I disagree, while writing a web browser would be significant work, it would likely be on the same order as writing an operating functional enough for people to actually want to use it. Porting a browser would likely take less work even (while still being a significant amount of work).
Forgive me, but you should more specifically define the terms you use. As it stands, it looks like by "functional enough for people to actually want to use it" you seem to introduce a circular dependency -- as though an OS is useless unless it's easy to port a browser to it.
The GP post mentiones Plan 9, which is a great example here. There are real people who use Plan 9 every day (I have met some of them!) but Webkit will never be portable to that OS because there is no C++ compiler. This doesn't make the OS non-functional, but it does mean step one to porting a modern browser is "port GCC or LLVM," which is a massive task by itself.
Both Firefox and Chrome source code repositories are in the hundreds of megabytes, even without the required host OS dependencies vendored in. The document you linked to recommends leveraging freetype, cairo, and all kinds of other things that would require serious graphics infrastructure of a sort that's just not feasible.
Modern web browsers are keystones that cap off arches built of hundreds of pieces of very specific software. As time goes by, they require more infrastructure, not less -- c.f. Firefox, where to build the latest version you must also have a Rust compiler that targets your operating system. As the checklist of requirements grows ever longer, the candidate operating systems capable of meeting those requirements grows ever shorter.
Five years from now, I predict the only three operating systems capable of interacting with the web in any meaningful sense will be linux, macos, and windows; bsd and haiku et al will have been left by the wayside.

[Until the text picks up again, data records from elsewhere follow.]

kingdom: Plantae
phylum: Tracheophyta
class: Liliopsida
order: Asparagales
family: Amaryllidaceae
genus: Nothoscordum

Ten years from now I predict there will be four operating systems, and one of them will be Fuchsia, because only a megacorp like Google has the resources to accomplish that.
> Five years from now, I predict the only three operating systems capable of interacting with the web in any meaningful sense will be linux, macos, and windows; bsd and haiku et al will have been left by the wayside.
That is an interesting prediction. What do you think will cause the BSDs to be left by the wayside in such a short timeframe, when they are more than capable of running the latest browsers right now?
Is the browser becoming a systemd module?
I am a little concerned about the trend to push "hardware acceleration" into everything. Graphics cards and their drivers are the biggest source of grief in PCs for me.
One intriguing direction we could take is for someone to make a self-hosting browser. Doing that would mean taking all these technology dependencies and moving as many as possible into wasm, until you're just left with the kernel, a "barebones" wasm runtime, and a browser binary. I think that is within the reach of one of the big-leaguers, albeit ambitious and full of "interesting" problems and standards that will have to be broken.
I'm no expert, but I believe the difficulty in writing an OS lies with the myriad of different hardware configurations you have to support. Writing drivers for poorly documented hardware is difficult. You don't get around that complexity by writing a browser. That's just an additional effort you have to make.
The point seems to be you could now use any system you wanted (as long as there is a compliant browser) and not worry if your needed app is supported or has all the features of the Windows/OSX version.
This lets you take advantage of whatever benefits your desired system provides you without a change of user experience.
I think I understand your argument now. Why do you think browsers as de factor operating systems is wrong? Their programming interface is highly standardized across implementations.
> Their programming interface is highly standardized across implementations.
It may be easier to have everyone use the same software and hardware platform everywhere. After all we do want interoperability and we do want everyone to play well with others, but, standardization and portability is a push to stop people from trying new things. The push to standardize everything is an unfortunate consequence of not having a separation of concerns, separate concerns such as content and UI.
A smaller contact area between implementations means we need only be concerned about compatibility at that interface and the rest is up to you. This keeps the area of software that we can't change to a minimum.